I know you’re surprised and delighted to hear from me.
In fact, you might be wondering: what is going on in your life? I could document the mundane nuts and bolts of a glamourous student life in Toronto, where I am very well and happy; but instead, I will regale you with tales of my stint in an alternate reality.
I have taken a little hiatus from reality over the last week and a bit. In a rash decision that reading week should not be spent in Toronto doing work - writing research proposals, marking student papers, running data exercises and conducting literature reviews – I hopped on a plane to visit my sister in Switzerland. She is a ski instructor in a tiny town in the Swiss Alps, Haute Nendaz, where I have been skiing, drinking, partying and playing for nearly a week now.
It is beautiful. The town is a quaint collection of chalets which at night stud lights on an otherwise dark mountain face. Nendaz is one of 4 connected valleys through which you can ski from one to another. There are tourists from all over and at least three languages spoken at any moment. In fact, I have been educated as to the meaning of a fittie, the dog’s bollocks, mingin’, and pants. (Ok, so there are a lot of Brits around.)

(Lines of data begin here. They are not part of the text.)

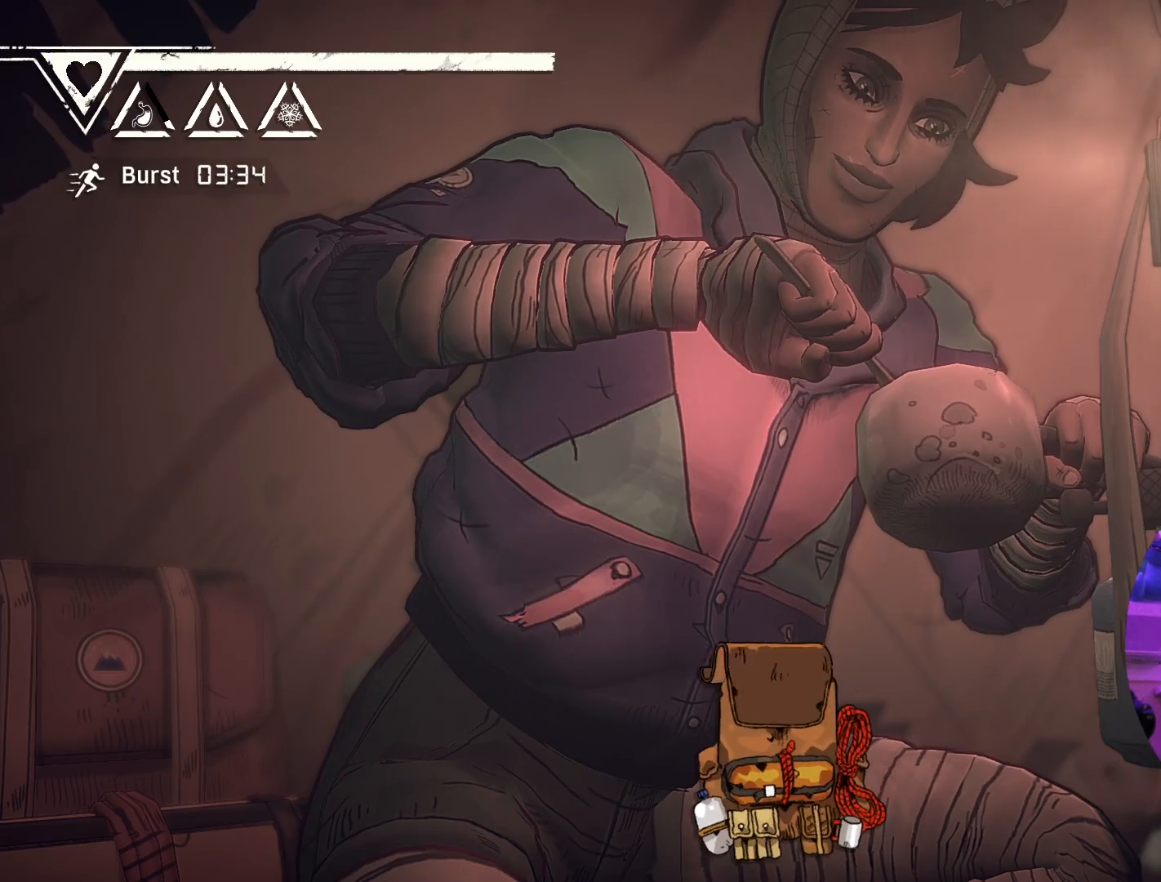
{"buttons": [], "left_stick": "center", "right_stick": "center", "events": []}
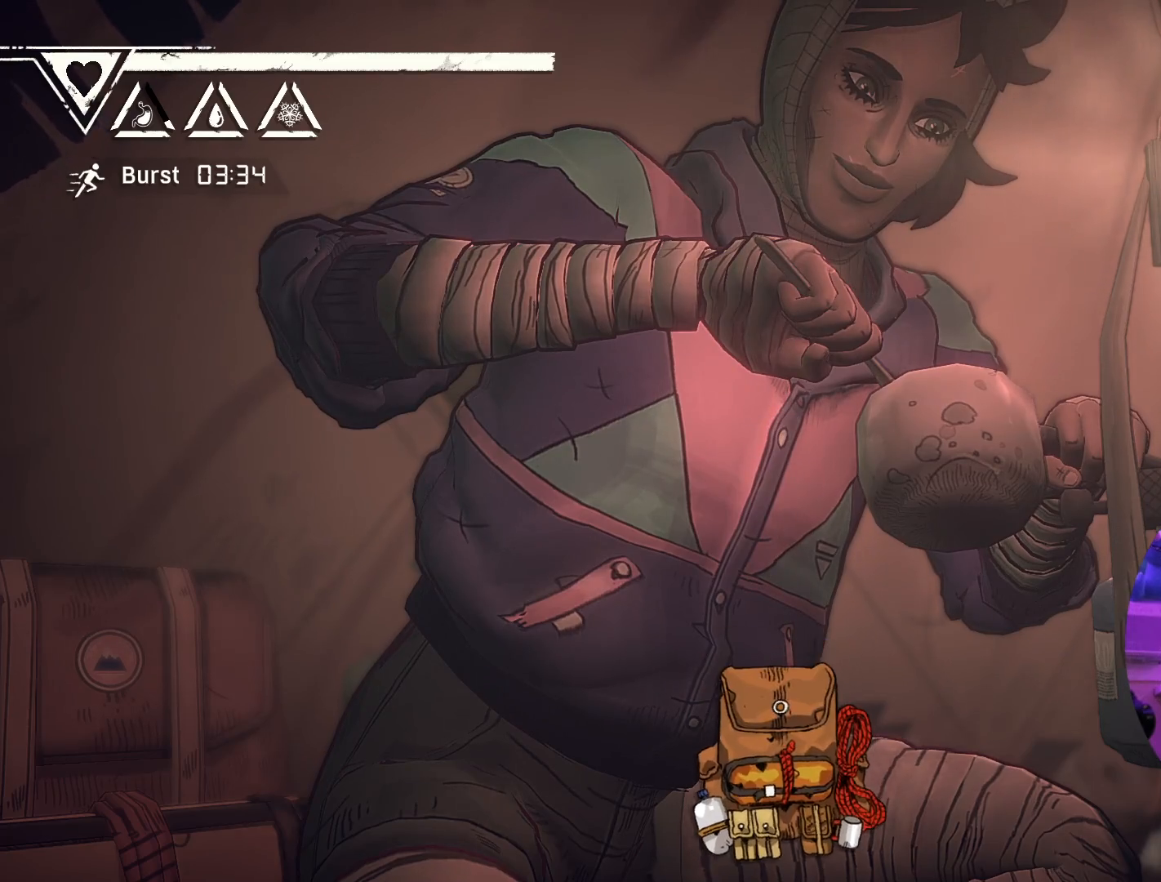
{"buttons": [], "left_stick": "center", "right_stick": "center", "events": []}
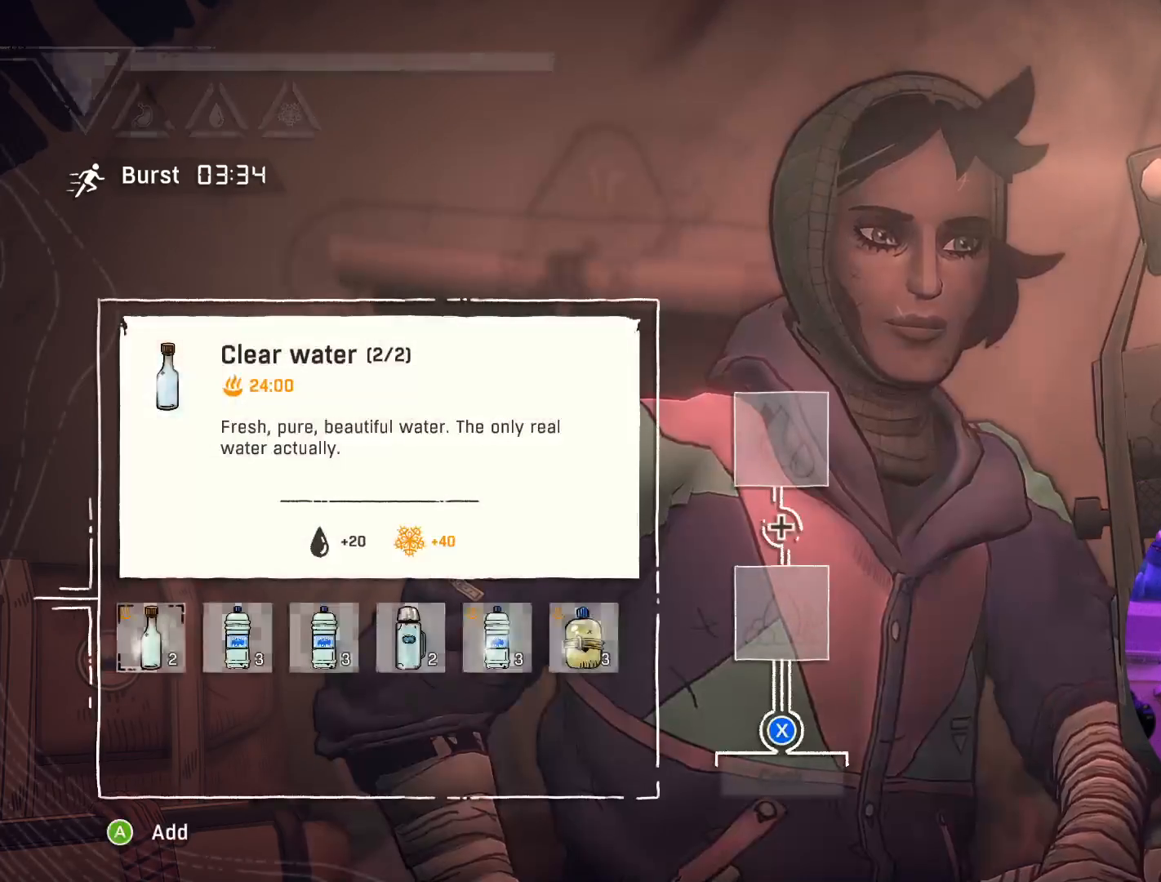
{"buttons": [], "left_stick": "right", "right_stick": "center", "events": [[483, "left_stick", "right"]]}
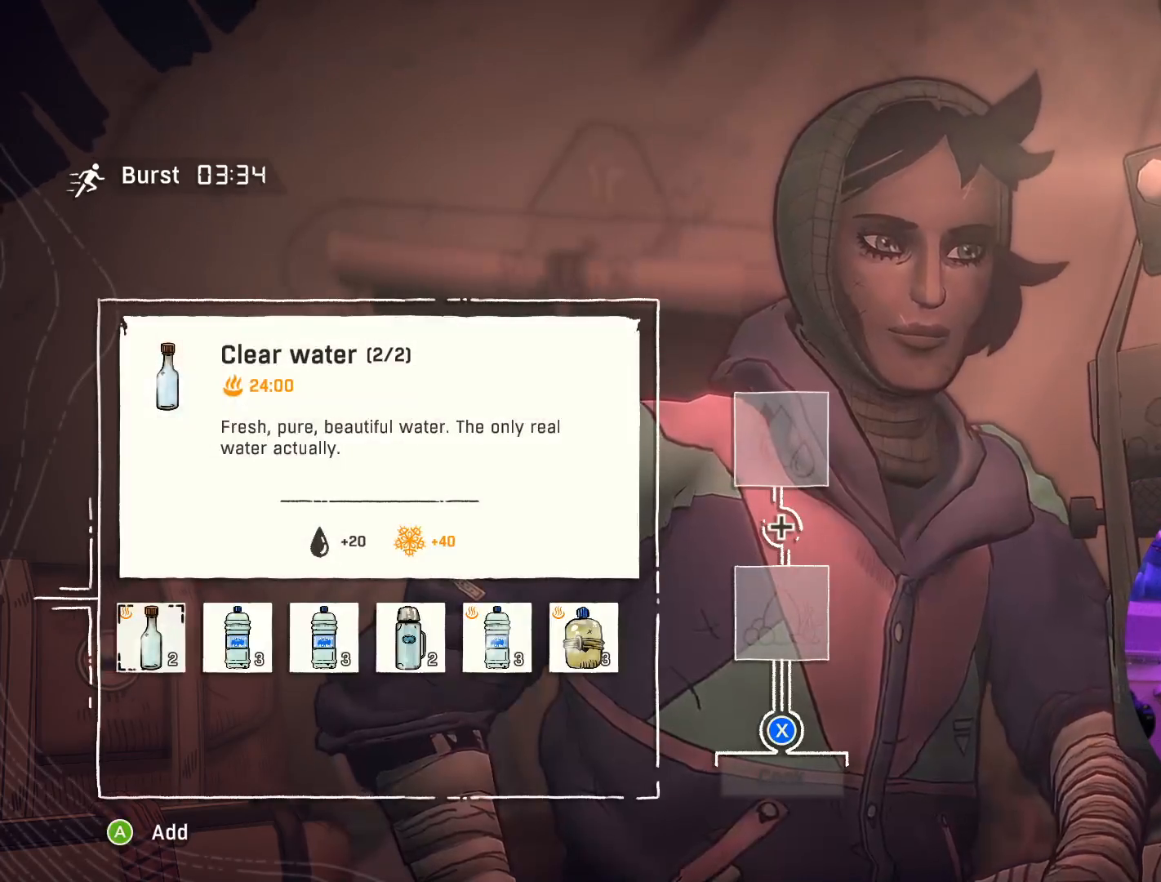
{"buttons": [], "left_stick": "center", "right_stick": "center", "events": [[200, "left_stick", "center"], [383, "A", "down"], [450, "A", "up"]]}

I have seen glaciers, avalanches, a meter of fresh powder and sheer ice… the views are breathtaking from every vantage point – little chalets are tucked into the snow in surprising places, the trees defy staggering slopes and rocky cliff faces. The sun, mist and intense blue sky inspire every moment. In fact, my sister arranged for a fabulous surprise for me so that I might see the world even better. She instructed me to come to the top of the gondola for 3.30pm as a pedestrian; I figured she wanted to have a drink and enjoy the view since that is when her day ends and I had not gone skiing that day.
However, once at the top she asked how I was getting down – the gondola - wrong… she leads me over a hill, where there is a tandem parasail waiting. IT WAS AWESOME. I got all strapped in (mostly the lead-guy strapped me in since I was too excited and distracted) and then he instructed that I run, litterally off a cliff. yikes. I was afraid that I couldn’t run fast enough, but in two or three moments we were simply lifted up up into the cold mountain air. We flew, like an eagle for nearly and hour. Doing tricks (oh my god) and catching pockets of warm(er) air which take you up even higher. Hovering over a rocky cliff, I thought to myself: “I don’t have insurance… my dad would freak… think of something else…” and it was all good. Truly peaceful and breathtaking. The view, and the feeling of flying, were simply a rush. It seemed more of a dream than reality.

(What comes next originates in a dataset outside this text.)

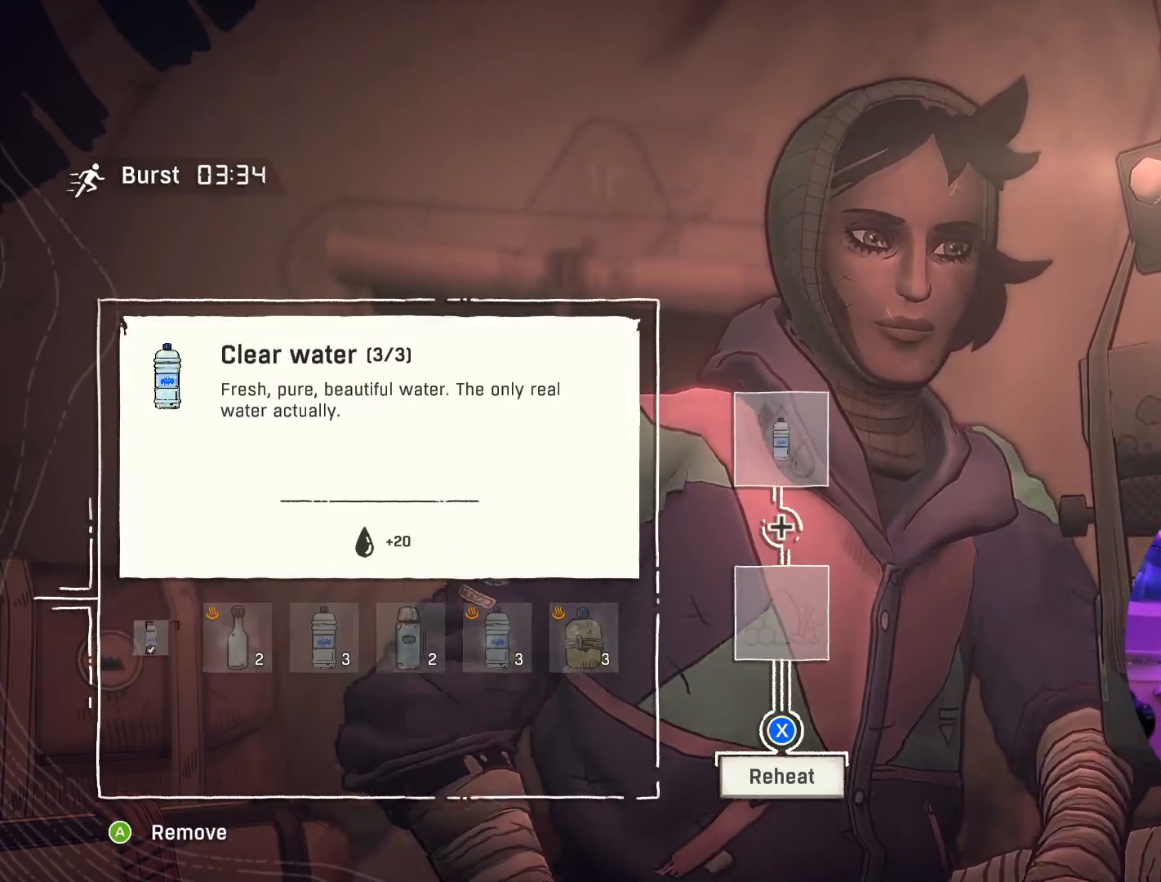
{"buttons": [], "left_stick": "center", "right_stick": "center", "events": []}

The day before I was skiing with a guy from Liverpool and his cousins suggested running down the speedtrap, which measures just how fast you are going. So, in a bet on who could reach 70, we went in turn. First his cousins, then I… a few skateskis and a tight tuck, and then, with the speedtrap verifying that I was cruising at 68km/h my edge caught ice and I bailed at the bottom of the run. Yes, I lost a ski; Yes, there was an audience. I was able to walk away just fine – except for a truly broken ass – which resulted in us all laughing and the bet being forgotten.
I was a bit shook up, however, which is not inconsistent with this vacation. On my flight over, I felt ill and for the first time in my life fainted. It is a strange feeling to collapse in an airplane aisle and come to clutching a stanger’s arm only to be whisked away by four flight attendants who speak awfully fast and cover you in ice. A bit surreal in fact.
And so, between dinners at beautiful chalets, nights dancing and drinking at the bar, and days spent either high in the sky, racing down the slopes or recovering in bed, I have been in a world apart. Life seems very distant here, and in this bittersweet dream, I am selfish, irresponsible, impulsive and truly delighted. The tequila flows almost as freely as the hot wine apres ski. Oh, and the chocolate… seriously, I may be in love.
We all need to live a daydream, don’t we? At least for a fleeting moment or two. With the world both so big and small, it seems just that each of us give and take something a little different now and then. So indulge, and jump off a cliff of your own.